# 1/4 inch on biceps routine



## UFC rocks (Mar 27, 2009)

saw this artical on the home page and was wondering what people felt about.
would it work? is it a load of shit? dont wast my time?

There is some debate among bodybuilders about the best way to build your biceps. Is it high volume training? High intensity training? Exercising the biceps twice a week? Here's what I've done to personally put on .25 inches on my biceps in just 4 brief, 7 minute workouts...

If you've struggled trying to put size on your biceps and triceps, this could be the most interesting article you've about to read. Many people would like more muscular arms and so they have a notion that they need to do more volume training. 

Soon enough, you find yourself working your biceps and triceps twice a week for 60 minutes! Of course, you don't notice much in terms of progress and you wonder what else you can do. 

But first a word of caution: This routine isn't for beginners. It's for advanced trainees who know their body, who can and will engage in high intensity work and have an open mind. 

If you have 7 minutes, twice a week, this is a 4 week plan that is guaranteed to put a quarter inch on your biceps. Maybe more, maybe less but one thing is for sure. It's going to be tough. 

Introducing the Unvarnished Arm Routine! 

Take a step back in time and meet Boyer Coe who won the 1969 AAU Mr. America and the 1969 NABBA Mr. Universe. Boyer is said to be one of the first athletes to use this unique arm routine. He's also said to have biceps and triceps that were too big for his body. A problem many males would welcome. 

If you've ever thought of getting your arms too big for your body, then this may very well be the routine that pushes them over the edge. 

The Unvarnished Routine: 

1. One-repetition chin up, immediately followed by
2. Standing biceps curl with barbell
3. One minute rest
4. One-repetition dip, immediately followed by
5. Standing triceps extension with one dumbbell 


While this already seems simple enough, take the time to familiarize yourself with each part of this routine. Done correctly, in precise form, you'll work every muscle fiber in the shortest amount of time possible. Some theories say the higher the intensity, in a short amount of time, leads to the biggest growth in muscle. Let me explain the routine. 


Biceps Cycle: 

One-Repetition Chin Up: The one repetition chin up isn't just a single rep in your standard, leg swinging, gravity assisted, typical gym-goer. This is a 60 seconds up and 60 seconds down single rep.

===============

#### Task 1
In the biceps thread, who is said to be one of the first athletes to use the Unvarnished Arm Routine?
The records have no connection to the biceps thread.

#### Data for analysis
===============

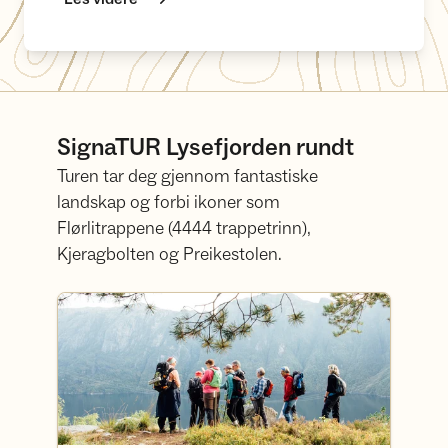
SignaTUR Lysefjorden rundt
Turen tar deg gjennom fantastiske
landskap og forbi ikoner som
Flørlitrappene (4444 trappetrinn),
Kjeragbolten og Preikestolen.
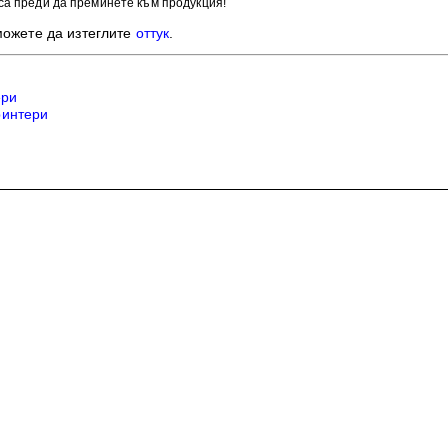
са преди да преминете към продукция!
можете да изтеглите
оттук
.
ери
ринтери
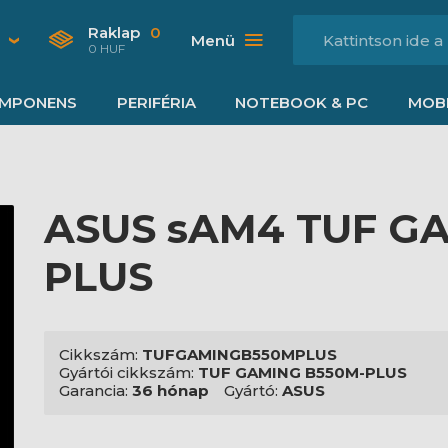
Raklap
0
Menü
0 HUF
MPONENS
PERIFÉRIA
NOTEBOOK & PC
MOBI
ASUS sAM4 TUF G
PLUS
Cikkszám:
TUFGAMINGB550MPLUS
Gyártói cikkszám:
TUF GAMING B550M-PLUS
Garancia:
36 hónap
Gyártó:
ASUS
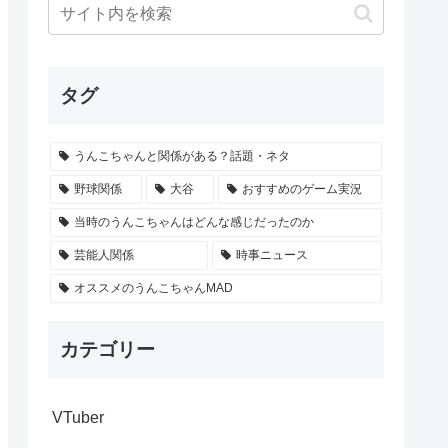
タグ
うんこちゃんと関係がある？話題・ネタ
野球関係
大谷
おすすめのゲーム実況
当時のうんこちゃんはどんな感じだったのか
芸能人関係
時事ニュース
オススメのうんこちゃんMAD
カテゴリー
VTuber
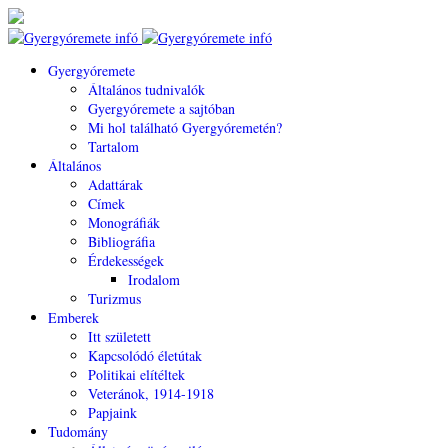
Gyergyóremete
Általános tudnivalók
Gyergyóremete a sajtóban
Mi hol található Gyergyóremetén?
Tartalom
Általános
Adattárak
Címek
Monográfiák
Bibliográfia
Érdekességek
Irodalom
Turizmus
Emberek
Itt született
Kapcsolódó életútak
Politikai elítéltek
Veteránok, 1914-1918
Papjaink
Tudomány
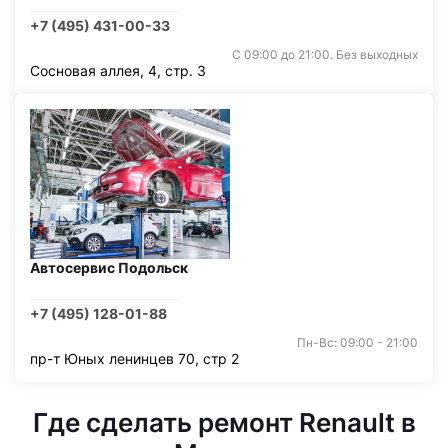
+7 (495) 431-00-33
С 09:00 до 21:00. Без выходных
Сосновая аллея, 4, стр. 3
Автосервис Подольск
+7 (495) 128-01-88
Пн-Вс: 09:00 - 21:00
пр-т Юных ленинцев 70, стр 2
Где сделать ремонт Renault в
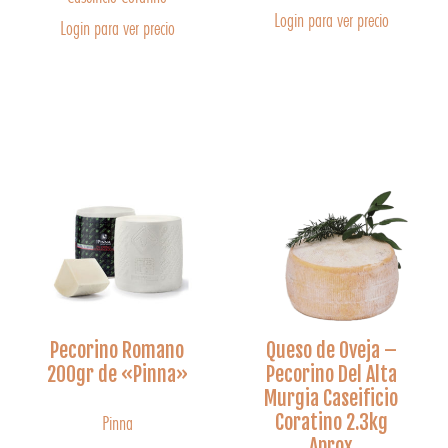
Login para ver precio
Login para ver precio
Pecorino Romano
Queso de Oveja –
200gr de «Pinna»
Pecorino Del Alta
Murgia Caseificio
Coratino 2.3kg
Pinna
Aprox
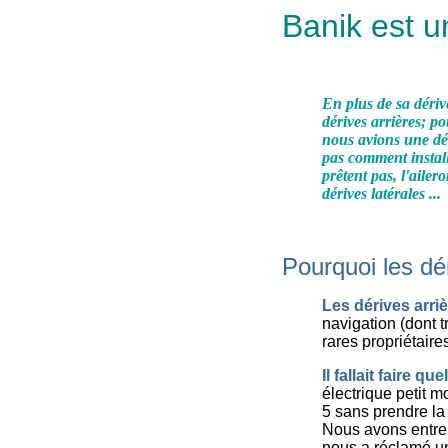
Banik est u
En plus de sa dériv
dérives arrières; p
nous avions une déri
pas comment install
prêtent pas, l'ailer
dérives latérales ...
Pourquoi les dér
Les dérives arriè
navigation (dont t
rares propriétaires
Il
fallait faire q
électrique petit 
5 sans prendre la 
Nous avons entrep
nous a réclamé un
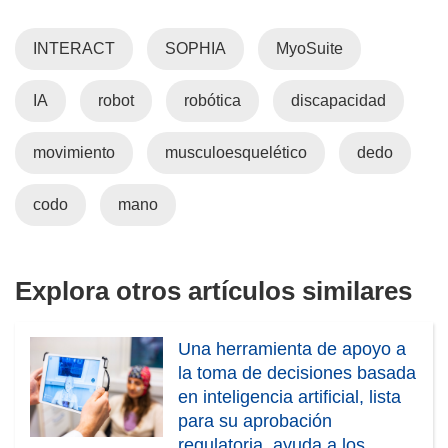
b
a
r
b
INTERACT
SOPHIA
MyoSuite
i
r
r
i
IA
robot
robótica
discapacidad
á
r
e
á
n
e
movimiento
musculoesquelético
dedo
u
n
n
u
codo
mano
a
n
n
a
u
n
Explora otros artículos similares
e
u
v
e
a
v
Una herramienta de apoyo a
v
a
la toma de decisiones basada
e
v
en inteligencia artificial, lista
n
e
para su aprobación
t
n
regulatoria, ayuda a los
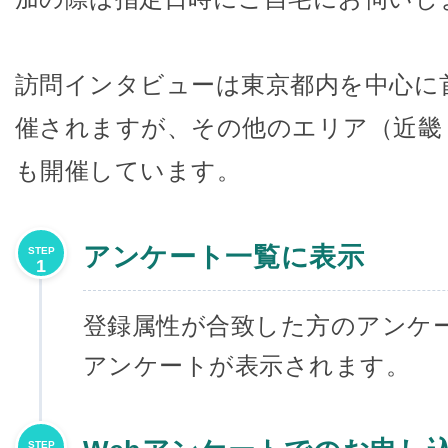
訪問インタビューは東京都内を中心に
催されますが、その他のエリア（近畿
も開催しています。
アンケート一覧に表示
STEP
1
登録属性が合致した方のアンケ
アンケートが表示されます。
STEP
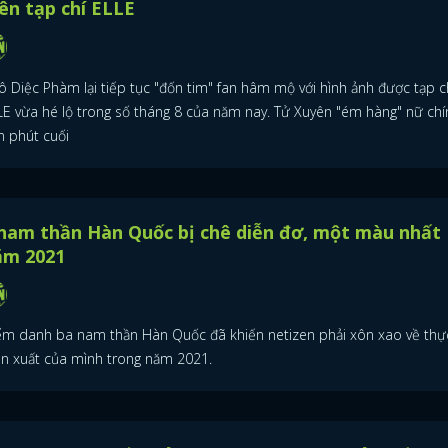
ên tạp chí ELLE
ô Diệc Phàm lại tiếp tục "đốn tim" fan hâm mộ với hình ảnh được tạp c
LE vừa hé lộ trong số tháng 8 của năm nay. Tử Xuyên "ém hàng" nữ chí
n phút cuối
nam thần Hàn Quốc bị chê diễn đơ, một màu nhất
ăm 2021
ểm danh ba nam thần Hàn Quốc đã khiến netizen phải xôn xao về thự
ễn xuất của mình trong năm 2021.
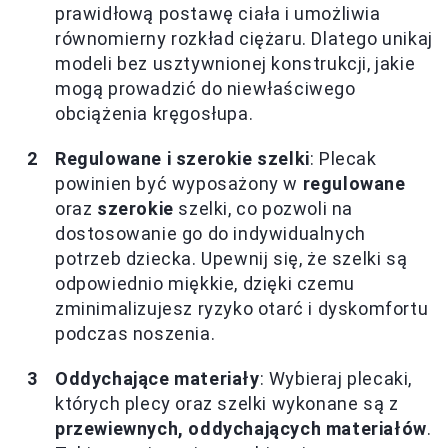
prawidłową postawę ciała i umożliwia
równomierny rozkład ciężaru. Dlatego unikaj
modeli bez usztywnionej konstrukcji, jakie
mogą prowadzić do niewłaściwego
obciążenia kręgosłupa.
Regulowane i szerokie szelki
: Plecak
powinien być wyposażony w
regulowane
oraz
szerokie
szelki, co pozwoli na
dostosowanie go do indywidualnych
potrzeb dziecka. Upewnij się, że szelki są
odpowiednio miękkie, dzięki czemu
zminimalizujesz ryzyko otarć i dyskomfortu
podczas noszenia.
Oddychające materiały
: Wybieraj plecaki,
których plecy oraz szelki wykonane są z
przewiewnych, oddychających materiałów
.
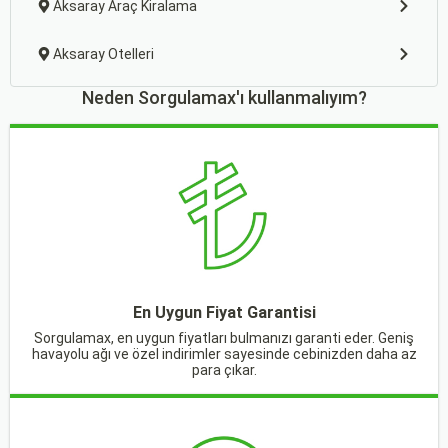
Aksaray Araç Kiralama
Aksaray Otelleri
Neden Sorgulamax'ı kullanmalıyım?
En Uygun Fiyat Garantisi
Sorgulamax, en uygun fiyatları bulmanızı garanti eder. Geniş
havayolu ağı ve özel indirimler sayesinde cebinizden daha az
para çıkar.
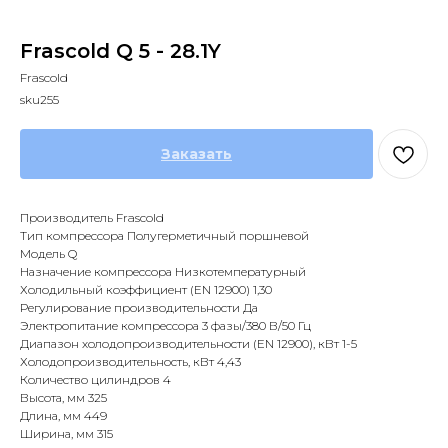
Frascold Q 5 - 28.1Y
Frascold
sku255
Заказать
Производитель Frascold
Тип компрессора Полугерметичный поршневой
Модель Q
Назначение компрессора Низкотемпературный
Холодильный коэффициент (EN 12900) 1,30
Регулирование производительности Да
Электропитание компрессора 3 фазы/380 В/50 Гц
Диапазон холодопроизводительности (EN 12900), кВт 1-5
Холодопроизводительность, кВт 4,43
Количество цилиндров 4
Высота, мм 325
Длина, мм 449
Ширина, мм 315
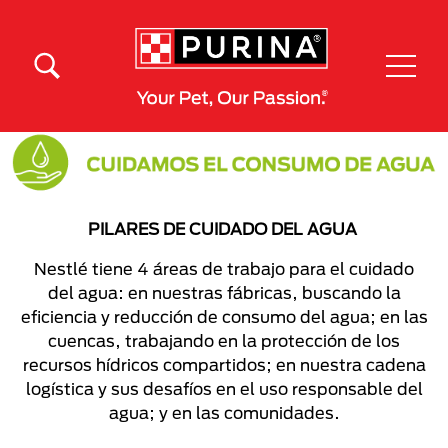
Pasar al contenido principal
Menú Secundario Purina
Menú Principal Purina
PILARES DE CUIDADO DEL AGUA
Nestlé tiene 4 áreas de trabajo para el cuidado
del agua: en nuestras fábricas, buscando la
eficiencia y reducción de consumo del agua; en las
cuencas, trabajando en la protección de los
recursos hídricos compartidos; en nuestra cadena
logística y sus desafíos en el uso responsable del
agua; y en las comunidades.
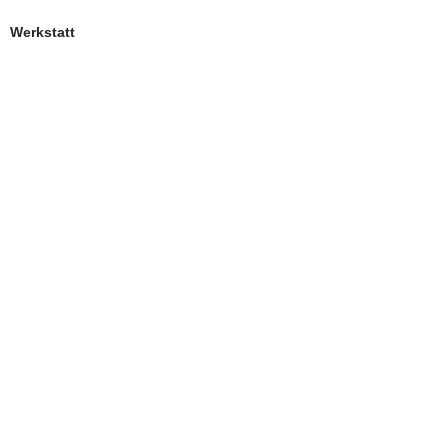
Werkstatt
Werkstatt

===============

#### Task 2
Write out the part of the records that opens with the line containing "ên tạp chí ELLE" and closes with the line containing "Ширина, мм 315" as a JSON list of strings, one string per line and no blank lines. Leave the picture lines out.

#### Solution 1
Boyer Coe

#### Solution 2
[
  "ên tạp chí ELLE",
  "ô Diệc Phàm lại tiếp tục \"đốn tim\" fan hâm mộ với hình ảnh được tạp c",
  "LE vừa hé lộ trong số tháng 8 của năm nay. Tử Xuyên \"ém hàng\" nữ chí",
  "n phút cuối",
  "nam thần Hàn Quốc bị chê diễn đơ, một màu nhất",
  "ăm 2021",
  "ểm danh ba nam thần Hàn Quốc đã khiến netizen phải xôn xao về thự",
  "ễn xuất của mình trong năm 2021.",
  "prawidłową postawę ciała i umożliwia",
  "równomierny rozkład ciężaru. Dlatego unikaj",
  "modeli bez usztywnionej konstrukcji, jakie",
  "mogą prowadzić do niewłaściwego",
  "obciążenia kręgosłupa.",
  "Regulowane i szerokie szelki",
  ": Plecak",
  "powinien być wyposażony w",
  "regulowane",
  "oraz",
  "szerokie",
  "szelki, co pozwoli na",
  "dostosowanie go do indywidualnych",
  "potrzeb dziecka. Upewnij się, że szelki są",
  "odpowiednio miękkie, dzięki czemu",
  "zminimalizujesz ryzyko otarć i dyskomfortu",
  "podczas noszenia.",
  "Oddychające materiały",
  ": Wybieraj plecaki,",
  "których plecy oraz szelki wykonane są z",
  "przewiewnych, oddychających materiałów",
  ".",
  "Aksaray Araç Kiralama",
  "Aksaray Otelleri",
  "Neden Sorgulamax'ı kullanmalıyım?",
  "En Uygun Fiyat Garantisi",
  "Sorgulamax, en uygun fiyatları bulmanızı garanti eder. Geniş",
  "havayolu ağı ve özel indirimler sayesinde cebinizden daha az",
  "para çıkar.",
  "Frascold Q 5 - 28.1Y",
  "Frascold",
  "sku255",
  "Заказать",
  "Производитель Frascold",
  "Тип компрессора Полугерметичный поршневой",
  "Модель Q",
  "Назначение компрессора Низкотемпературный",
  "Холодильный коэффициент (EN 12900) 1,30",
  "Регулирование производительности Да",
  "Электропитание компрессора 3 фазы/380 В/50 Гц",
  "Диапазон холодопроизводительности (EN 12900), кВт 1-5",
  "Холодопроизводительность, кВт 4,43",
  "Количество цилиндров 4",
  "Высота, мм 325",
  "Длина, мм 449",
  "Ширина, мм 315"
]